Johnson Research Foundation and Department of Biochemistry and Biophysics, University of Pennsylvania, Philadelphia, PA, USA.
Department of Biochemistry and Biophysics, Texas A&M University, College Station, TX, 77845-2128, USA.
Sci Rep. 2020 Oct 16;10(1):17587. doi: 10.1038/s41598-020-74382-5.
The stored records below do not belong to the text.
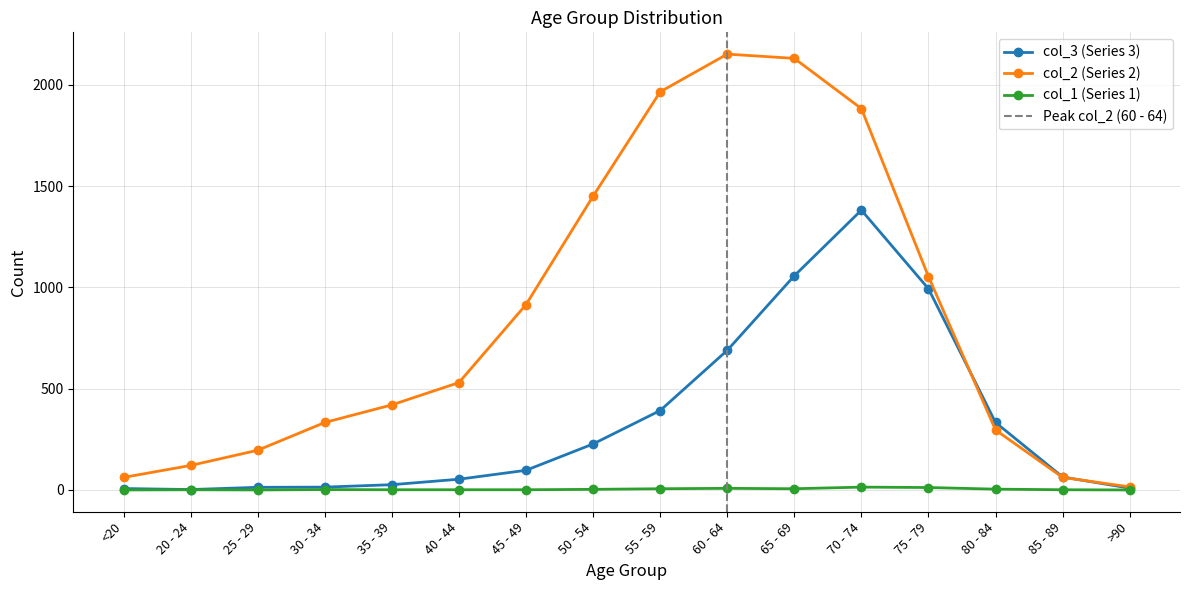

What is the sum of the col_1 values at 45 - 49 and 55 - 59?

7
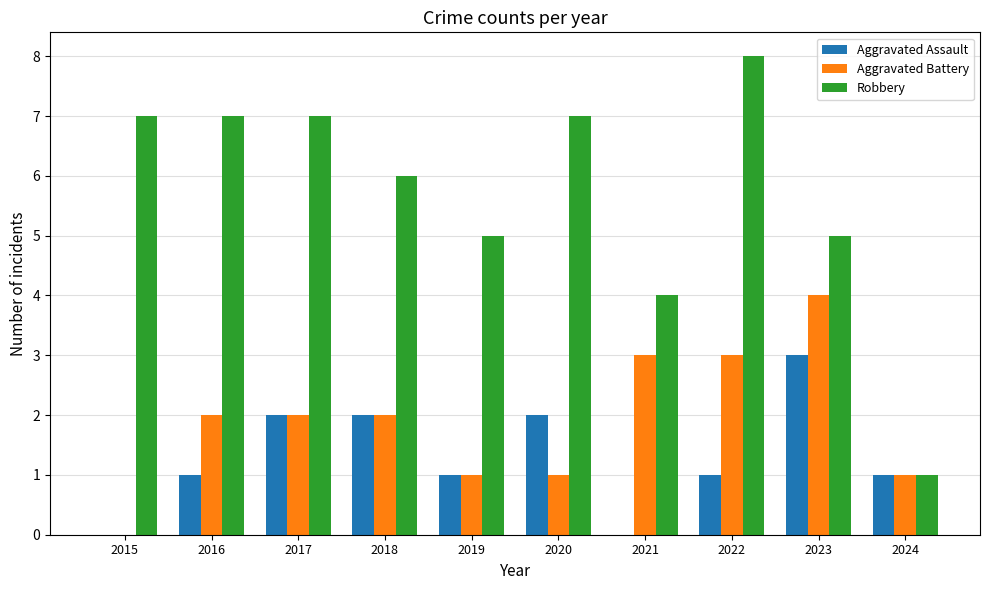

What is the sum of all Robbery values?

57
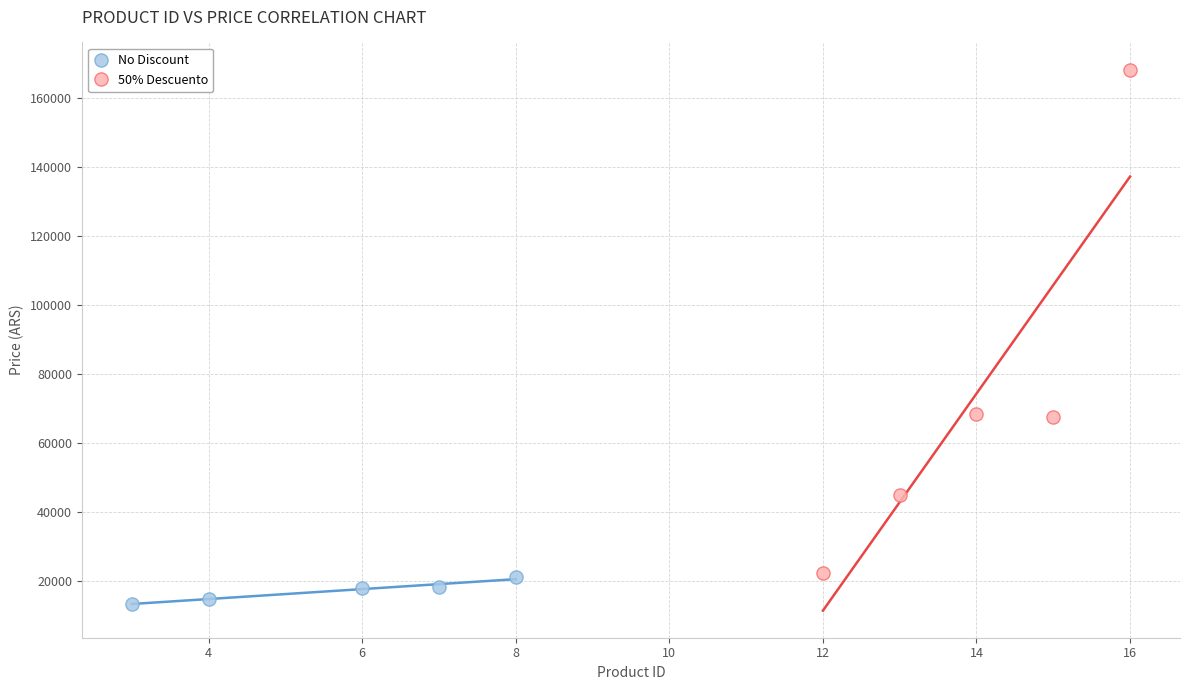

Which series has the largest Y range (max minus min)?

50% Descuento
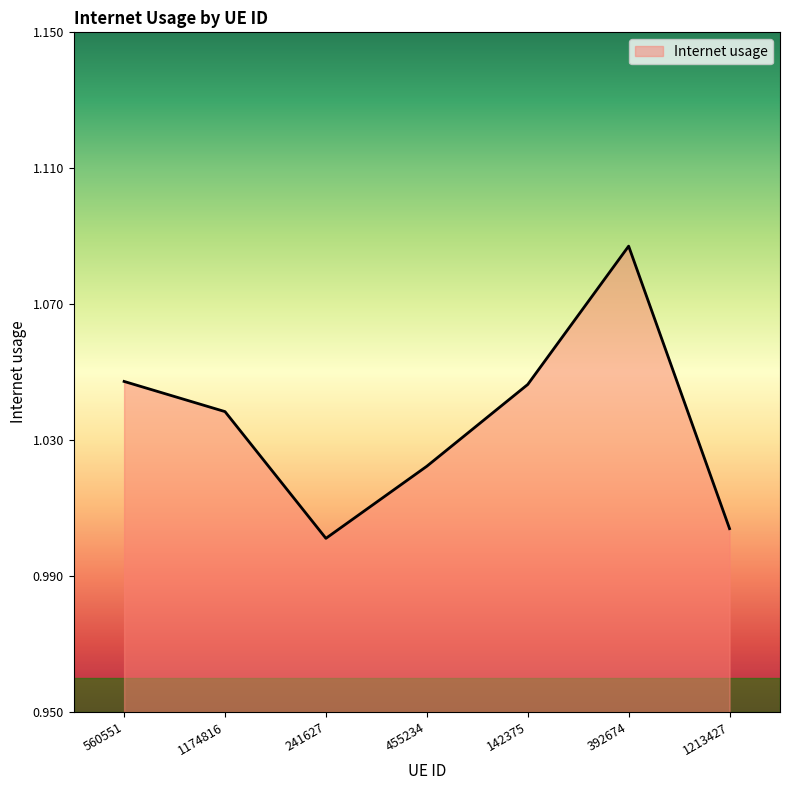

Which has a higher value, 455234 or 392674?

392674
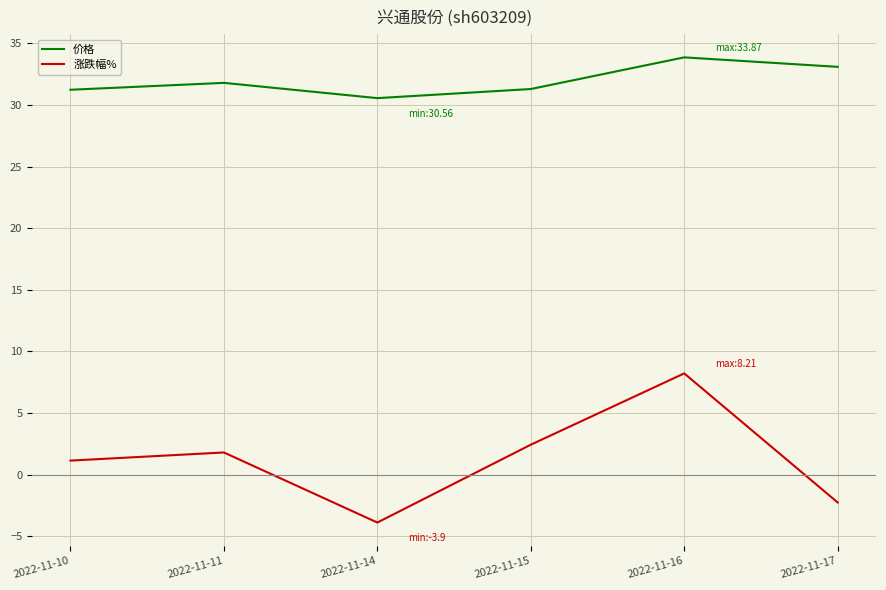

What is the minimum value shown in the chart?

-3.9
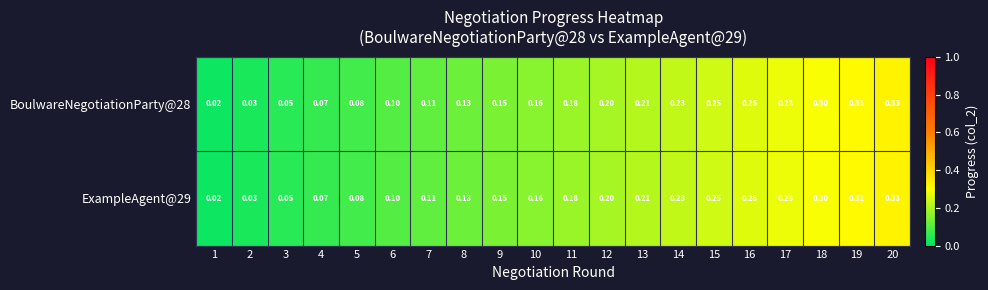

Is the value of ExampleAgent@29 at 7 greater than the value of BoulwareNegotiationParty@28 at 1?

Yes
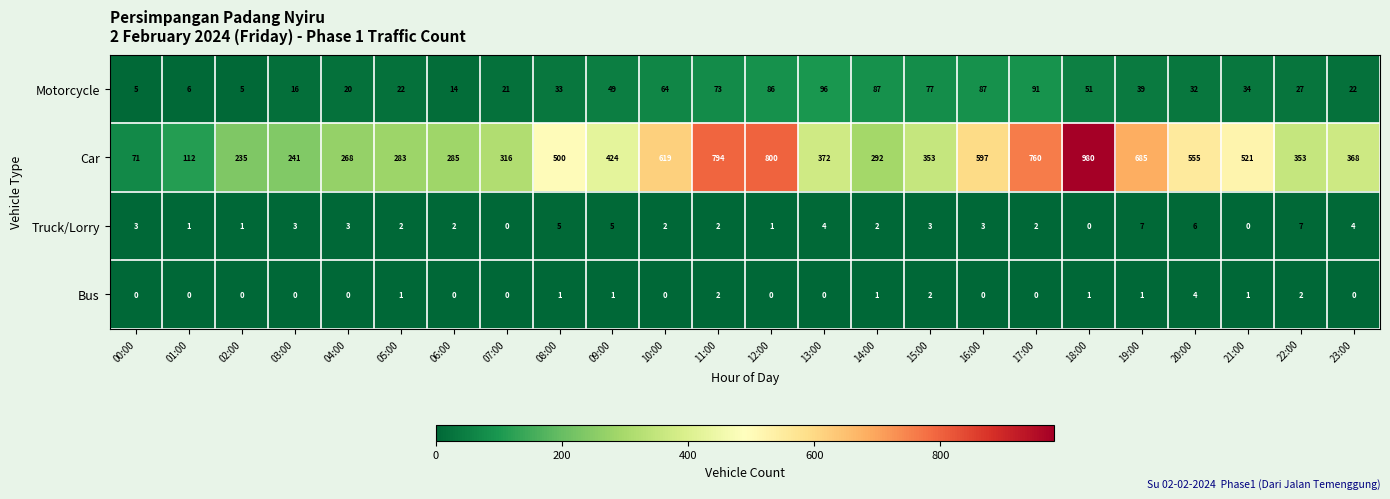

Count the number of categories in the chart.

24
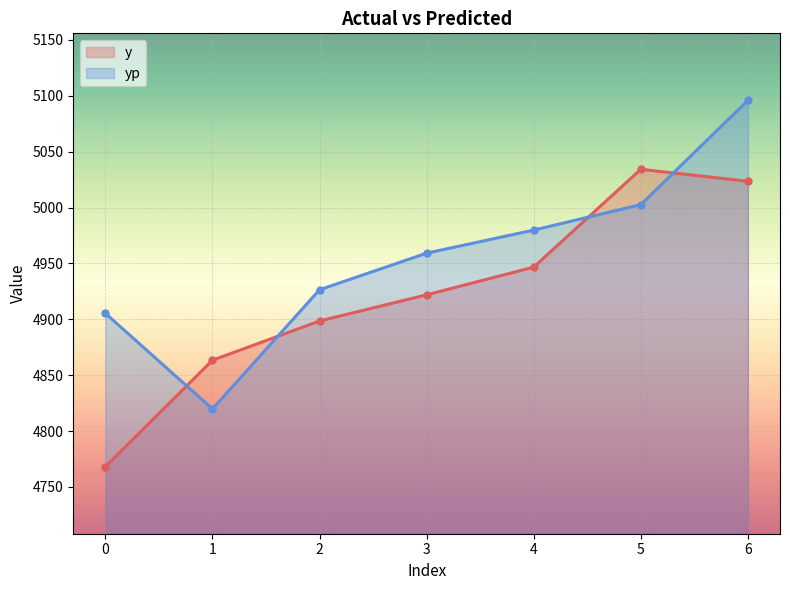

Which series has the largest total across all categories?

yp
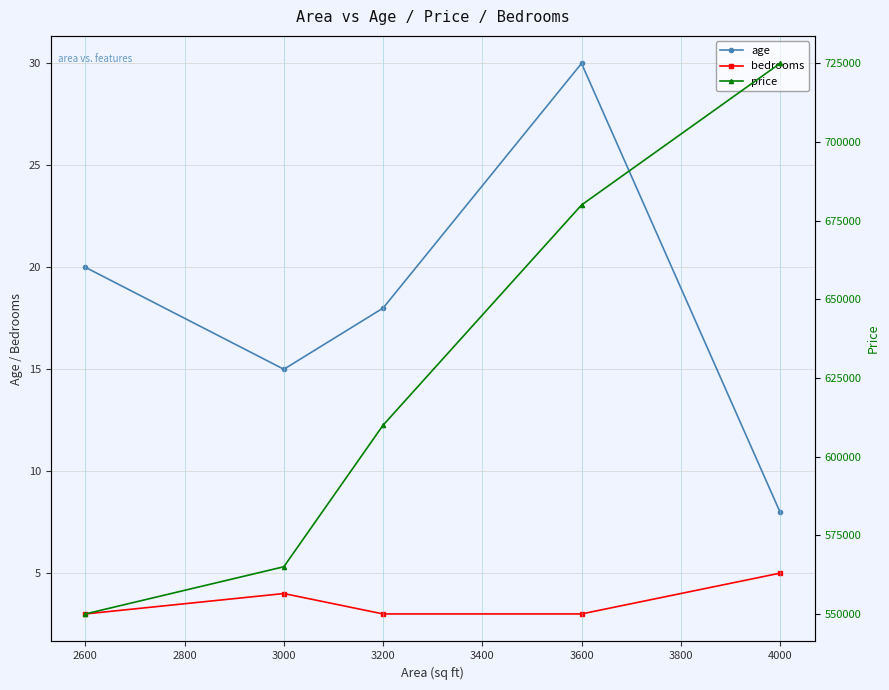

What is the value of the price point at the 3rd from the left?

610000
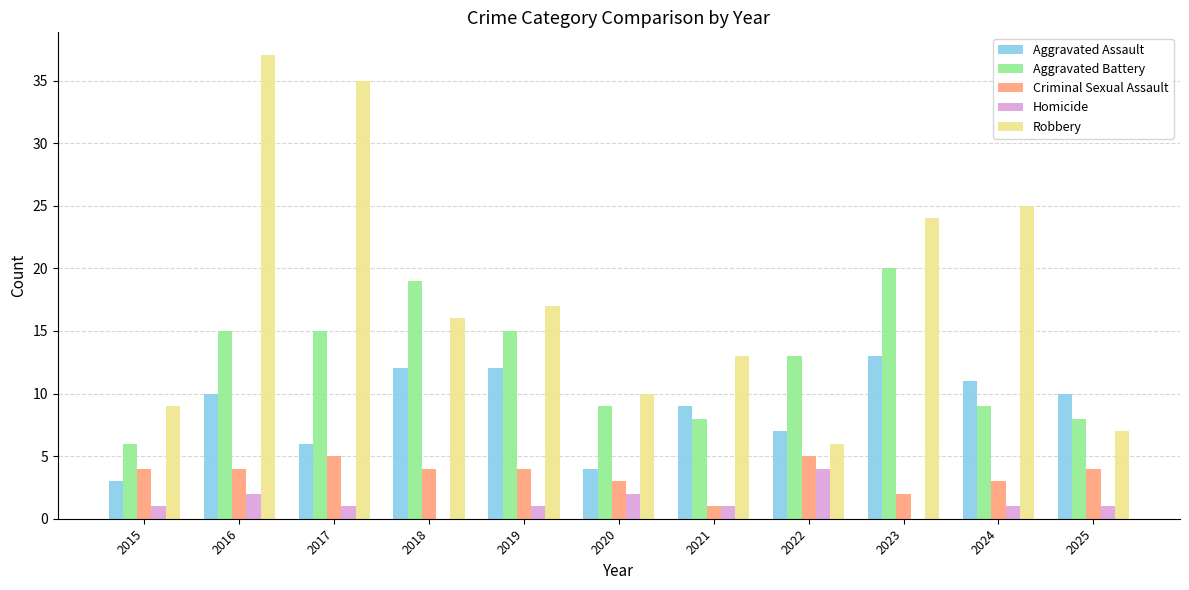

What is the average value of the Homicide series?

1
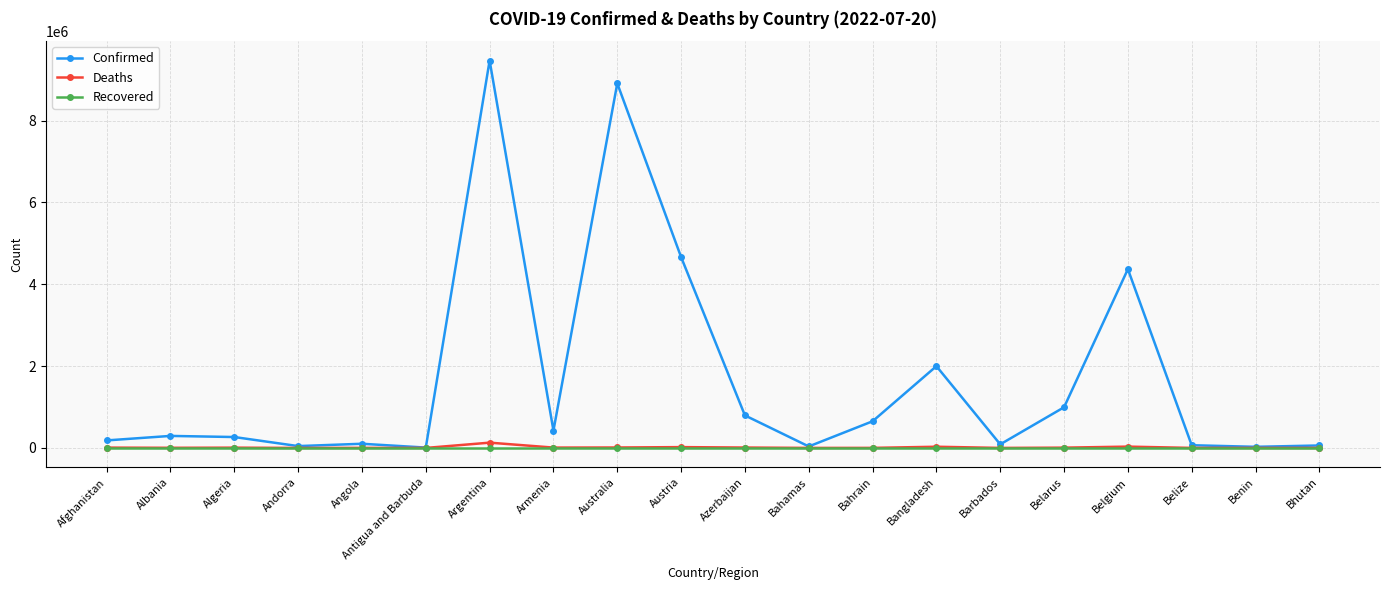

How many lines are shown in the chart?

3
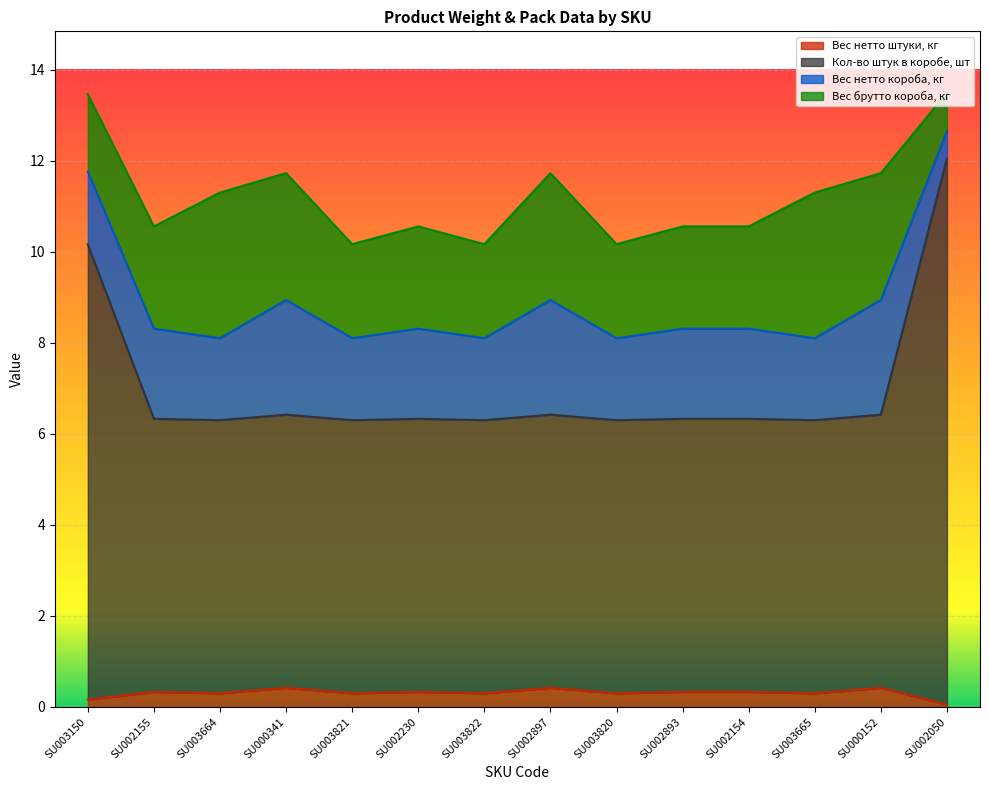

Is the value of Кол-во штук в коробе, шт at SU003821 greater than the value of Вес нетто штуки, кг at SU002893?

Yes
Conformational entropy can be an important element of the thermodynamics of protein functions such as the binding of ligands. The observed role for conformational entropy in modulating molecular recognition by proteins is in opposition to an often-invoked theory for the interaction of protein molecules with solvent water. The "solvent slaving" model predicts that protein motion is strongly coupled to various aspects of water such as bulk solvent viscosity and local hydration shell dynamics. Changes in conformational entropy are manifested in alterations of fast internal side chain motion that is detectable by NMR relaxation. We show here that the fast-internal side chain dynamics of several proteins are unaffected by changes to the hydration layer and bulk water. These observations indicate that the participation of conformational entropy in protein function is not dictated by the interaction of protein molecules and solvent water under the range of conditions normally encountered.
构象熵可以是蛋白质功能热力学的一个重要因素,例如配体结合。构象熵在调节蛋白质的分子识别中的作用与经常提到的蛋白质分子与溶剂水相互作用的理论相反。“溶剂奴役”模型预测,蛋白质运动与溶剂水的各个方面(如溶剂的整体粘度和局部水合壳动力学)强烈耦合。构象熵的变化表现为通过 NMR 弛豫可检测到的快速内部侧链运动的改变。我们在这里表明,几个蛋白质的快速内部侧链动力学不受水合层和整体水的变化的影响。这些观察结果表明,在通常遇到的条件范围内,构象熵参与蛋白质功能的程度不受蛋白质分子和溶剂水相互作用的影响。